Negli ultimi tempi, infatti, gli studi di psichiatria stanno dando ampio spazio al tema della dental fear. L’odontofobia (molto banalmente, la paura di prendersi cura dei propri denti, dal semplice spazzolarseli fino all’andare dal dentista) è quel circolo vizioso che consiste nel trascurare l’igiene orale e rimandare le visite odontoiatriche, comportamenti che a loro volta acuiscono un problema dentale che – se preso per tempo – potrebbe essere risolto con estrema facilità. Una volta che il problemino è diventato un problemone, siamo costretti ad andare dal dentista, che non potrà far altro che sottoporci a una cura più invasiva (e dolorosa) del previsto, con la conseguenza che la prossima volta avremo ancora più paura di andare dal dentista e il ciclo della dental fear si ripeterà in maniera sempre più acuta.

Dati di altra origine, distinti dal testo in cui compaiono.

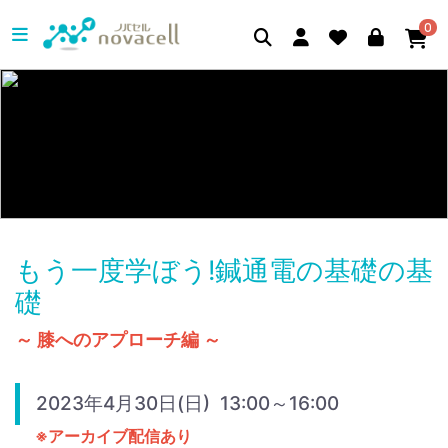
0
もう一度学ぼう!鍼通電の基礎の基
礎
～ 膝へのアプローチ編 ～
2023年4月30日(日) 13:00～16:00
※アーカイブ配信あり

Cosa c’entra questo circolo vizioso con il fumo? È presto detto: la correlazione tra patologie dentali (e gengivali) e il fumo è un’area di indagine medica in costante sviluppo. Il fumo non sarebbe all’origine solo di problemi “estetici” come l’ingiallimento dei denti o la banale alitosi, ma si ritiene che giochi un ruolo piuttosto determinante anche nella recessione gengivale, nella perdita dell’osso alveolare o – addirittura – nella caduta precoce dei denti. Non voglio fare negazionismo odontoiatrico e dire che sono tutte balle. Il mio scopo in queste righe non è sollevare dubbi sull’attendibilità della ricerca medica, ma mettere in evidenza come quella che era una preoccupazione legata ai polmoni si stia trasformando in un timore legato alla sanità mentale. E alla sicurezza.
Attraverso il cavallo di Troia della dental fear, il fumo smette di essere un vizio che fa male alla salute e si appresta a diventare un problema psichiatrico. Quello che era un rimbrotto dal tono bonariamente materno (“Fumare ti fa male”) sta diventando una strisciante forma di terrorismo piscologico (“Fumare è un sintomo del fatto che stai male”). Inoltre, in questo modo il fumo diventa l’unica e sola causa della dental fear che, come invece è ampiamente dimostrato dagli studi, può essere la conseguenza di problemi ben più profondi, come gli abusi sessuali. Le sigarette si trasformano così in un comodo capro espiatorio, un male assoluto al quale imputare qualsiasi problema, con il rovescio che altre ragioni ben più gravi, come appunto gli abusi sessuali, finiscono per passare inosservate. Questa ipersemplificazione, oltre a spostare l’attenzione da una problematica atroce come quella degli abusi sessuali a una decisamente più banale come il vizio del fumo, va in conflitto con i principi base della data economy, perché lo spauracchio del fumo-origine-di-tutti-i-mali maschera le altre possibili cause di dental fear e impedisce una efficiente raccolta delle informazioni. E se i dati sono falsati, la data economy si ritrova a elaborare informazioni sbagliate e a proporre soluzioni inconcludenti.
La guerra contro le sigarette è partita un secolo fa sul campo di battaglia della morale e del decoro (“Fumare non sta bene”) per poi avanzare nella seconda metà del Novecento, giustamente, su quello della salute fisica (“Fumare non fa bene”). E se la prossima battaglia anti-fumo si combattesse sul fronte della nostra salute mentale? A quel punto nelle scuole statali le sigarette saranno raccontate come il simbolo di un’era in cui la società occidentale glorificava crimine e follia sotto forma di James Dean e Maria Callas.